Saturday 9 November 2013

Heritage: Wimbledon's Gypsy past - London

From Your Local Guardian

Romany communities in much of Europe have been in the news lately but Gypsies were once a regular part of the scene in Wimbledon and surrounding districts.


In the mid 19th century they would set up their temporary dwellings every winter at Caesar’s Camp on Wimbledon Common.

At the time, the prehistoric Iron Age earthworks were still intact, surrounded by a deep trench and topped by mature oak trees (see Heritage story 13 April 2012).

The same families stopped there every year, often on their way to Wandsworth Common where they would join others to congregate in large numbers a week or two before Christmas, camping in their tents and caravans.

There was always excitement in Wimbledon Village when the Smith, Cooper and Lee families arrived at Caesar’s Camp.

They were welcomed by many local people and particularly the children, who sought to have their fortunes told.

The Gypsies also earned small incomes locally by selling brooms created from heather gathered on the Common.

For most of the year they were on the move. During the summer, they travelled between country farms, picking first fruit, then vegetables, hops, apples, pears and finally potatoes.

As a centre of herb – especially lavender - production, Mitcham especially attracted Gypsies who provided large temporary workforces to cut the flowers ready for distilling into oil.

Lavender was always a favourite for them as they would also acquire bunches to sell on the streets throughout the region.

When the harvesting seasons ended, they would head for common lands right across the southern outskirts of London.

Both Wimbledon and Mitcham Commons were favoured, especially when fairs were held where they could make the most of their skills at showmanship, horse-dealing, sales and hawking of various kinds. Women in particular would go from to door to door carrying baskets laden with clothes pegs, laces, cottons and wooden flowers carved by the men folk.

This would keep them going throughout the winter until it was time to return to the farms for the next growing seasons.

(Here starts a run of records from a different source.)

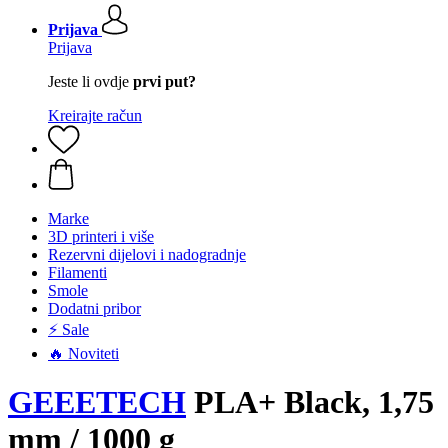
Prijava
Prijava
Jeste li ovdje
prvi put?
Kreirajte račun
Marke
3D printeri i više
Rezervni dijelovi i nadogradnje
Filamenti
Smole
Dodatni pribor
⚡ Sale
🔥 Noviteti
GEEETECH
PLA+ Black, 1,75
mm / 1000 g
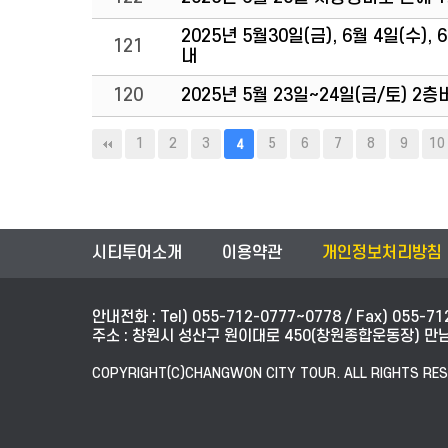
2025년 5월30일(금), 6월 4일(수)
121
내
120
2025년 5월 23일~24일(금/토) 
맨끝
1
2
3
5
6
7
8
9
10
4
시티투어소개
이용약관
개인정보처리방침
안내전화 : Tel) 055-712-0777~0778 / Fax) 055-71
주소 : 창원시 성산구 원이대로 450(창원종합운동장) 만남의
COPYRIGHT(C)CHANGWON CITY TOUR. ALL RIGHTS RES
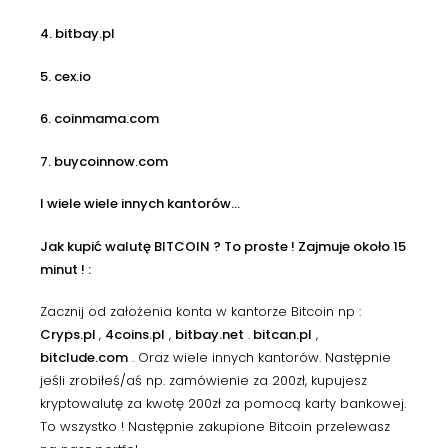
4. bitbay.pl
5. cex.io
6. coinmama.com
7. buycoinnow.com
I wiele wiele innych kantorów…
Jak kupić walutę BITCOIN ? To proste ! Zajmuje około 15
minut ! :
Zacznij od założenia konta w kantorze Bitcoin np :
Cryps.pl
,
4coins.pl
,
bitbay.net
.
bitcan.pl
,
bitclude.com
. Oraz wiele innych kantorów. Następnie
jeśli zrobiłeś/aś np. zamówienie za 200zł, kupujesz
kryptowalutę za kwotę 200zł za pomocą karty bankowej.
To wszystko ! Następnie zakupione Bitcoin przelewasz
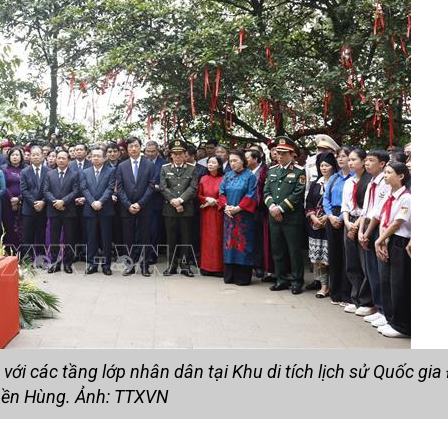
với các tầng lớp nhân dân tại Khu di tích lịch sử Quốc gia
ền Hùng. Ảnh: TTXVN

Apart from their unsettled lifestyle, they also differed from the ordinary folk of Wimbledon in their supposed lack of religion at a time when most residents were regular church-goers. This was something the wealthy ladies of Wimbledon felt they could address.

Mrs Charlotte Marryat of Wimbledon House, Parkside (see Heritage story 10 August 2012), and others would visit them on Sunday afternoons and read to them from the Bible.

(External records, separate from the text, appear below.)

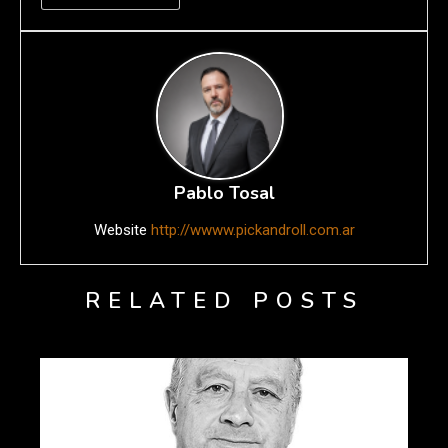
Pablo Tosal
Website
http://wwww.pickandroll.com.ar
RELATED POSTS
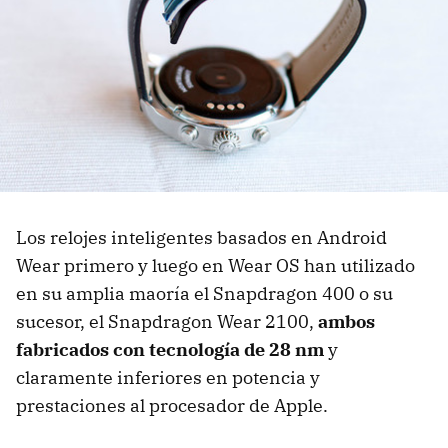
Los relojes inteligentes basados en Android
Wear primero y luego en Wear OS han utilizado
en su amplia maoría el Snapdragon 400 o su
sucesor, el Snapdragon Wear 2100,
ambos
fabricados con tecnología de 28 nm
y
claramente inferiores en potencia y
prestaciones al procesador de Apple.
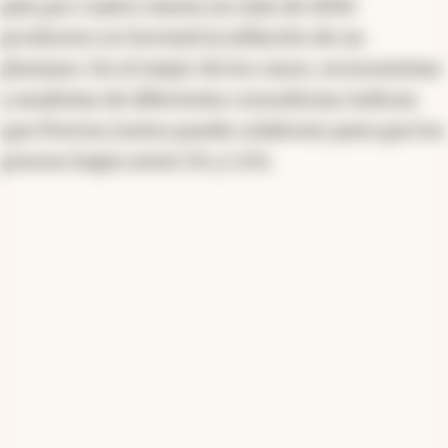
país por cuatro meses en más de 1000
productos no borrará la inflación de un
plumazo. En el mejor de los casos, economistas
y analistas de diferentes consultoras indican
que Precios Justos puede colaborar para que los
precios bajen entre 1% y 1,5%.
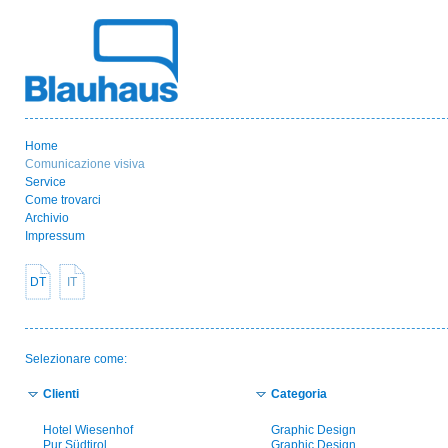
Home
Comunicazione visiva
Service
Come trovarci
Archivio
Impressum
DT
IT
Selezionare come:
Clienti
Categoria
Hotel Wiesenhof
Graphic Design
Pur Südtirol
Graphic Design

One Gypsy woman named Mignonette Lee agreed to convert to Christianity on condition that it would not affect her open air lifestyle. She started attending St Mary’s parish church on Sundays, wearing multiple rows of coral beads.

But there was another side to the Gypsy lifestyle. Fortune telling was fun but they were also held responsible for large scale dumping of both human and animal waste on Wimbledon Common and elsewhere.

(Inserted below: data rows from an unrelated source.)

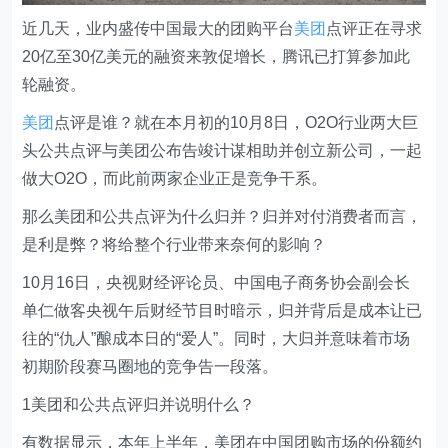
近几天，业内盛传中国最大的团购平台
美团
点评正在寻求
20亿至30亿美元的融资来敦促增长，腾讯已打算参加此
轮融资。
美团
点评是谁？就在本月初的10月8日，O2O行业两大巨
头公共点评与美团公布告竣计谋相助并创立新公司，一起
做大O2O，而此前两家企业正是竞争干系。
那么美团和公共点评为什么归并？归并对付消费者而言，
是利是弊？将给整个行业带来奈何的影响？
10月16日，央视财经评论员、中国电子商务协会副会长
单仁做客央视午后财经节目时暗示，归并背后是成本让已
往的“仇人”酿成本日的“爱人”。同时，大归并意味着市场
初期阶段赛马圈地的竞争告一段落。
1美团和公共点评归并说明什么？
有数据显示，本年上半年，美团在中国团购市场的份额约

In 1864, Earl Spencer, Lord of the Manor, said the Commons had become unmanageable because of the “evils of drainage, rubbish dumping and Gypsy encampment”.

The Gypsies caused a "great nuisance” he said. He used this as an excuse to try enclosing the Common for his own interests (see Heritage story 16 November 2012) but this was opposed and eventually the 1871 Act of Parliament was passed, establishing the Conservators and protecting the Common forever.

But the traditional Gypsy visits were doomed anyway.

As the effects of enclosure on agricultural land generally reduced the ability to camp in different parts of the countryside, public tastes changed and old sources of income disappeared.

Many Gypsies adopted settled lifestyles and in some areas shanty towns of shacks, sheds and outhouses developed which raised serious sanitation questions.

Wimbledon was spared that but also lost what had been one of the year’s local highlights.